Delivering immeasurable volumes of snark about movies and anything else that pops into my head
Friday, February 8, 2019
Oscar-nominated shorts films -- live action
Two French ragamuffins of about age 12 are horsing around at an industrial site -- plunking rocks off pipelines, climbing on dilapidated trains, etc. They play a running game: first one to make the other laugh wins a point. Things take a fateful turn when they flee from workmen into a massive, filthy but hauntingly beautiful dump site. A little too pleased with its own visual spectacle, but there’s a good story in there.
“Marguerite” is about a relationship not often depicted cinematically – an elderly person suffering from physical or mental handicaps and the caregiver who supports them. Beatrice Picard plays the title character, a woman who has severe diabetes and possibly dementia. Sandrine Bisson is Rachel, the home healthcare worker who comes every day to bathe and feed her. They start to open up about their love lives, past and present, which brings about a moment that will feel like a healing moment to some, or crossing over of a critical line.
Troy is a kid of about 7 who seems to have a good life -- a mom and dad who love him, good friends.

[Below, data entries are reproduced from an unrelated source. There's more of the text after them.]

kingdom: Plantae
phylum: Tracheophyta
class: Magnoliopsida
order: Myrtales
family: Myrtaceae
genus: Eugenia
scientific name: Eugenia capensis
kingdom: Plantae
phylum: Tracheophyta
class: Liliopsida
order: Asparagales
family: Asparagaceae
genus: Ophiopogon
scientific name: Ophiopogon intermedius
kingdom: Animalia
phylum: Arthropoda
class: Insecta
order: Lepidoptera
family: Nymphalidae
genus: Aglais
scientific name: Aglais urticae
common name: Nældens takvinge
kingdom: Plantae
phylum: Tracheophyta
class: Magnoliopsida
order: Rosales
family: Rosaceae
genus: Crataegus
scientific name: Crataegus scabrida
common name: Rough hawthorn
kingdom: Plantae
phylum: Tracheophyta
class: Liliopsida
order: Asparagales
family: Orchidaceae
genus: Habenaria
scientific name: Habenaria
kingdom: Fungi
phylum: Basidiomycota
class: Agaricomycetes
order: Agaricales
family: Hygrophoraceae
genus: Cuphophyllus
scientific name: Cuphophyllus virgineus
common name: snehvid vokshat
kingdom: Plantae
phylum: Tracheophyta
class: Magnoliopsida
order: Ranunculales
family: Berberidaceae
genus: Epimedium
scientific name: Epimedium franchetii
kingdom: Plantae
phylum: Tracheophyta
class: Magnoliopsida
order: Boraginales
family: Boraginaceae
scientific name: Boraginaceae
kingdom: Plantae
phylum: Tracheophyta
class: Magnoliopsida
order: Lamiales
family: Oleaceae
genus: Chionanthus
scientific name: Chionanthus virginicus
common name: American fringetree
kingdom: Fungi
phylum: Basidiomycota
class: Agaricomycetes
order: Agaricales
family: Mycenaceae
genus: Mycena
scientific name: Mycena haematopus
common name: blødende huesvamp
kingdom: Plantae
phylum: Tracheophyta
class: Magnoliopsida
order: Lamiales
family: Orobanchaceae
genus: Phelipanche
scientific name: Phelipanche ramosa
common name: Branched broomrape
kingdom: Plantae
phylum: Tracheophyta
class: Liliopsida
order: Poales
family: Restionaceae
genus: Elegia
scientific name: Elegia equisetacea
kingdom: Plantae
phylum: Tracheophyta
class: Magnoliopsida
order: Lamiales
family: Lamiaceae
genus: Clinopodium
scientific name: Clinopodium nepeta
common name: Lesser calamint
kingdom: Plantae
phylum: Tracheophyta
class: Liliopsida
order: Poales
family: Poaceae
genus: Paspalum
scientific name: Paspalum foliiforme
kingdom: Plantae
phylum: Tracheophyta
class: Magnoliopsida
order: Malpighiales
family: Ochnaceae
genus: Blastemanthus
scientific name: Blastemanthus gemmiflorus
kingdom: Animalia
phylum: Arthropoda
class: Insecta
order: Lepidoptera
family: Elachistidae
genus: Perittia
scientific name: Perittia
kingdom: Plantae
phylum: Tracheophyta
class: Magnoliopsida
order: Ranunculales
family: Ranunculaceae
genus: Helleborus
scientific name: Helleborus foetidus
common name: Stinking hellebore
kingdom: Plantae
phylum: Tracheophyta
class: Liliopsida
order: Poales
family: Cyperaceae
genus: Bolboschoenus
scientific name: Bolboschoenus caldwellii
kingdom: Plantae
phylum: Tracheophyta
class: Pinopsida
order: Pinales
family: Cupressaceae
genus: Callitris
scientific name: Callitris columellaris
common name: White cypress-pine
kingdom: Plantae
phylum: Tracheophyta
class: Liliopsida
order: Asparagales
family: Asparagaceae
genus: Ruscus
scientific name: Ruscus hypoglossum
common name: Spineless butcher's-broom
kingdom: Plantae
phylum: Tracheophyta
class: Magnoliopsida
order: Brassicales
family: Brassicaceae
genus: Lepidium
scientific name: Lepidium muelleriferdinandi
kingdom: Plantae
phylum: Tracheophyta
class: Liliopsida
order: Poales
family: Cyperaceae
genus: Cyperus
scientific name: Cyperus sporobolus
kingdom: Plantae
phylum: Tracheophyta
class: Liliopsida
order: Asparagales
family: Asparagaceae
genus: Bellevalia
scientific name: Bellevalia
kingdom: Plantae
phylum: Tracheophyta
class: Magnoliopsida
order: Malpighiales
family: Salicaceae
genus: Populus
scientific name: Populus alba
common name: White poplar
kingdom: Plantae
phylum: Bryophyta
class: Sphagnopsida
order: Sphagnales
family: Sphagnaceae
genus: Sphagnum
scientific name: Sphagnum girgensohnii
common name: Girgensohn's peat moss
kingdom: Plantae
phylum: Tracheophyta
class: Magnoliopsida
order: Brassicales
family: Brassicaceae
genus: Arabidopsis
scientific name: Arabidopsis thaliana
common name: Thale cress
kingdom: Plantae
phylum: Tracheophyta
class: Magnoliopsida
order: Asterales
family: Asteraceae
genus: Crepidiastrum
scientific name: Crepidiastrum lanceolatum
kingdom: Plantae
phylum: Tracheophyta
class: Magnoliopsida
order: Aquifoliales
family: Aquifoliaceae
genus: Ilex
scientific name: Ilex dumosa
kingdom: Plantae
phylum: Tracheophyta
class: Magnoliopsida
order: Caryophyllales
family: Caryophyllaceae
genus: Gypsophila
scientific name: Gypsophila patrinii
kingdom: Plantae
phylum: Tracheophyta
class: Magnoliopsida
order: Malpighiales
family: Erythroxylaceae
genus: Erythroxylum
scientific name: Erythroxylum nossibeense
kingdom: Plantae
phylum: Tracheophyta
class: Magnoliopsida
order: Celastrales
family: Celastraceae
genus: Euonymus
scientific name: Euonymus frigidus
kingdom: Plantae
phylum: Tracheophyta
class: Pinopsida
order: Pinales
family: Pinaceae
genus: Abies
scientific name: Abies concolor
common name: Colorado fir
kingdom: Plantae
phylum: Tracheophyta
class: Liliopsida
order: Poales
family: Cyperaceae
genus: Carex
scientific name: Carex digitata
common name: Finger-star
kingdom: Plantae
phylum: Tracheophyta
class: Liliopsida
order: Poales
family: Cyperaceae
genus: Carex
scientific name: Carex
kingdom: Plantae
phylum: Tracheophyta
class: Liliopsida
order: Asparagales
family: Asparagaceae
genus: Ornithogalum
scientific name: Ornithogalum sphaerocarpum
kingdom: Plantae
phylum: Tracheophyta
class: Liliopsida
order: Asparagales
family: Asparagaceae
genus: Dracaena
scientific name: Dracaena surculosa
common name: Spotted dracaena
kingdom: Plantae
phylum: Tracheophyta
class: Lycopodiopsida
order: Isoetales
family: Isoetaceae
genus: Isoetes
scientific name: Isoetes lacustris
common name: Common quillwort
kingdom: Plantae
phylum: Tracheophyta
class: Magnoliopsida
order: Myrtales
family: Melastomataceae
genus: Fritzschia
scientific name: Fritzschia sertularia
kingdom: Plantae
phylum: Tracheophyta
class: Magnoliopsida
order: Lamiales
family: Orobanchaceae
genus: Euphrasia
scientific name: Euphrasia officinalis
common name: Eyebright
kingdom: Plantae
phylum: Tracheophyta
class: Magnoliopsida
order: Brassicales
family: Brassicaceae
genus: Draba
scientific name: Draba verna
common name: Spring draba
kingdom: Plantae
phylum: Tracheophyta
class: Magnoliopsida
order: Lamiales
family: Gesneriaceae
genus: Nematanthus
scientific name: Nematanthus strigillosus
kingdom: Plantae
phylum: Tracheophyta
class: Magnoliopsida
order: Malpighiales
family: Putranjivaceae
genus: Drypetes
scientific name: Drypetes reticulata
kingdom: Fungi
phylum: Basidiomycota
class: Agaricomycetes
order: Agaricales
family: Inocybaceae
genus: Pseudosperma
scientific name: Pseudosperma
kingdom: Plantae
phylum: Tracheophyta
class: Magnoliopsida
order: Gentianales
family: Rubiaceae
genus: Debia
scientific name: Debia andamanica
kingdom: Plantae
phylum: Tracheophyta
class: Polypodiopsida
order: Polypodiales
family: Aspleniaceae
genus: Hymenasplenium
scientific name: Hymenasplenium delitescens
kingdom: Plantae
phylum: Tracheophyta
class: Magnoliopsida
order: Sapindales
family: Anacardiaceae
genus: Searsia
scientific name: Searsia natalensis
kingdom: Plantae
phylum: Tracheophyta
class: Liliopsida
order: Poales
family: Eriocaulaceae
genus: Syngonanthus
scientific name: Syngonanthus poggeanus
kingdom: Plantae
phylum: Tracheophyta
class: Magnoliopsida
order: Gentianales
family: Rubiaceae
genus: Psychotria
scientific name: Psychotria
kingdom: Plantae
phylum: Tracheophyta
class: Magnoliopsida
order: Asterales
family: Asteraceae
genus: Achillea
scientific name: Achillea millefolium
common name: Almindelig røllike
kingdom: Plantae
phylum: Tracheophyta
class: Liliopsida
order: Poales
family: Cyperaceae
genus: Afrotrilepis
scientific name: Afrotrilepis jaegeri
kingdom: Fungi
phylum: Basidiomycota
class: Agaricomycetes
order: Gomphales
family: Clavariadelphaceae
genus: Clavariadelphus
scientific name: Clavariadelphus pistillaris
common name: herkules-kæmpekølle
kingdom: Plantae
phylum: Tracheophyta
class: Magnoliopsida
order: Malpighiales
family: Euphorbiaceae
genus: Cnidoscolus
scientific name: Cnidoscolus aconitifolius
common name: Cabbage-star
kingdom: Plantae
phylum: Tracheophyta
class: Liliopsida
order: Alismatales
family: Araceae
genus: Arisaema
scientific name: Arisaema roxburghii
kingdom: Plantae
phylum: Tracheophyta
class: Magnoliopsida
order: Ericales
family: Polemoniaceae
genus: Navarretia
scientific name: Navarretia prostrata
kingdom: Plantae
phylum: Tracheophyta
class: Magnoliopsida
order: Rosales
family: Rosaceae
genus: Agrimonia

Problem is his people are racist white trash. When his father and his buddies beat a black man nearly to death in a grocery store parking lot for no reason, it sets off a spiral of revenge and resentment, with Troy’s counterpart as the victim’s son. A troubling tale of how hate regenerates itself.
A Spanish woman and her mother are scurrying around her apartment, snapping at each other. They get a call from her 6-year-old son, Ivan: he is all alone on a beach in France, and his father (estranged from the family) has left him there. The tension mounts as they try to find help, or even discover exactly where he is, as the boy's phone battery slowly dies. Fraught and human.
This often-riveting drama looks at the true story of two English boys who were accused of kidnapping and murdering a smaller lad. Recreated from witnesses and recordings by the police, they at first deny everything, from petty crimes committed at the mall to even encountering the victim. But a cascade of lies comes tumbling down, revealing an underbelly of violence behind angelic faces.